Among the vanished stories: Spencer’s painstaking reconstruction of a 1959 plane crash that haunted central Virginia; a prizewinning investigation of the conflicts of interest driving up costs for the region’s water management program; a deeply reported feature on a 1982 fraternity road trip gone wrong and its devastating ripple effects over a quarter-century; and all the reader comments posted below each story, which in the years before social media could evoke the voice of the Charlottesville community, former staffers say.

A truly motivated researcher might find the dusty print copies of these articles in a library (or Spencer’s attic). But an average reader curious to learn about those subjects won’t find any of these stories when searching the web.

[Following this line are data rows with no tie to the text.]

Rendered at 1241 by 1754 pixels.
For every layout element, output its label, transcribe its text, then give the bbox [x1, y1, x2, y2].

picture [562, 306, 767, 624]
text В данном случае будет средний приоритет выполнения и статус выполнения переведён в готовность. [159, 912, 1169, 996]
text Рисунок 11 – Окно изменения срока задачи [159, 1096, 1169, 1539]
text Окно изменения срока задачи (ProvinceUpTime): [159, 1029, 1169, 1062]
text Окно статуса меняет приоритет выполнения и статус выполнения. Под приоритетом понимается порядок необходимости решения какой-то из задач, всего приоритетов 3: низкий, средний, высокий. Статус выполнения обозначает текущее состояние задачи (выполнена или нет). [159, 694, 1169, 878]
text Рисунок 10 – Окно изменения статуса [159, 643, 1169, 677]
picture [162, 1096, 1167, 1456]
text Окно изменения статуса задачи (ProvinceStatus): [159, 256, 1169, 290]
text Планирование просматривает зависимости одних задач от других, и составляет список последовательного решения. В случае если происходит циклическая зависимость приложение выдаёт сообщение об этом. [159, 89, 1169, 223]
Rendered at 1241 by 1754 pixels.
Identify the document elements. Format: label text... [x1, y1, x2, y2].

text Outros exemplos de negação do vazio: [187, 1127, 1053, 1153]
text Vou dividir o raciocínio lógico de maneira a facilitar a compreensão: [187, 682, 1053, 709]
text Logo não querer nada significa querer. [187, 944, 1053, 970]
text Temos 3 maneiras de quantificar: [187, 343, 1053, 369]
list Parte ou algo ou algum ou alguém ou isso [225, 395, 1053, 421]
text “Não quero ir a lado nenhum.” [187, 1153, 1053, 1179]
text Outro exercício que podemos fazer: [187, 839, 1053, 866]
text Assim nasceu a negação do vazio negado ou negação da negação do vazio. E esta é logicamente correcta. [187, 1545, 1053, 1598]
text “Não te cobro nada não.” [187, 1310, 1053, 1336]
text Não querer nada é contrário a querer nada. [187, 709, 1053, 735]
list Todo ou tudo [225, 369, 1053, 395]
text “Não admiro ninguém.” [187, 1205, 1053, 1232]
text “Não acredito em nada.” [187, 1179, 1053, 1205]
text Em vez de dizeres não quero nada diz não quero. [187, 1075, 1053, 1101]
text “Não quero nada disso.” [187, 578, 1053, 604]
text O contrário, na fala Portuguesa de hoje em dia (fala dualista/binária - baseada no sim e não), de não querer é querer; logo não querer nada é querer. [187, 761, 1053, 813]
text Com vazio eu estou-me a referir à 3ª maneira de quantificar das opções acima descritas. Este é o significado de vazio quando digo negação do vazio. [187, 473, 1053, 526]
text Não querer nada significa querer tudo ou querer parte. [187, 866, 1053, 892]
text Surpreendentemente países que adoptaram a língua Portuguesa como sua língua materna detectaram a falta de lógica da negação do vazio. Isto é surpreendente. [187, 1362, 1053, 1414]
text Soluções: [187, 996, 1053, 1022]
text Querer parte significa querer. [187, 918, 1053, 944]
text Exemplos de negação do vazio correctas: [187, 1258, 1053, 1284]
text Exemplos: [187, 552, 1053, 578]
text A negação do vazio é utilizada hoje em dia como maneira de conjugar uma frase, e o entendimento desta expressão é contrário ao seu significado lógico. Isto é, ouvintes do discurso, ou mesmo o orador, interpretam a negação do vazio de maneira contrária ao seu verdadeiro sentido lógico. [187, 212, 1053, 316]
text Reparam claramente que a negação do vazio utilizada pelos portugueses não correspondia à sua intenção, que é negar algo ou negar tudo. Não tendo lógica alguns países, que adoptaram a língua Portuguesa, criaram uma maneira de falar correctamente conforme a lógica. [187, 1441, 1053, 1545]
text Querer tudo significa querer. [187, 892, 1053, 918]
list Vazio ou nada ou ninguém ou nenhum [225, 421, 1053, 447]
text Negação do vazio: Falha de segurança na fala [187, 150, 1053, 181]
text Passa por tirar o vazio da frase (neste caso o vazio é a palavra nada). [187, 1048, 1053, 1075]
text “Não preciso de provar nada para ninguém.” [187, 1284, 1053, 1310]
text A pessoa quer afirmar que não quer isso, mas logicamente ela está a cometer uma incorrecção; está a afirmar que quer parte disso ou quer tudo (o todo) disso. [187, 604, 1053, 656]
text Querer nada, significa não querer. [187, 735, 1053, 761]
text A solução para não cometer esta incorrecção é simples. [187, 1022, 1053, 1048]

“Journalism is supposed to be the rough first draft of history,” said Sean Tubbs, a journalist who relied on the Hook’s old stories to build a database for the Albemarle Charlottesville Historical Society. “When someone ostensibly paid to kill the archive, they cut off a direct link for the public to learn from these articles.”

It’s a bit of “a murder mystery,” said McNair, who joined forces with Spencer, Stuart and other old colleagues from the Hook this summer to investigate what happened.

As catalogued on a Harvard University-hosted database called Lumen, the requests continued through late August and targeted 18 different webpages that reference alleged violent incidents at U-Va. The vast majority of the pages have one common denominator: the Ofori case.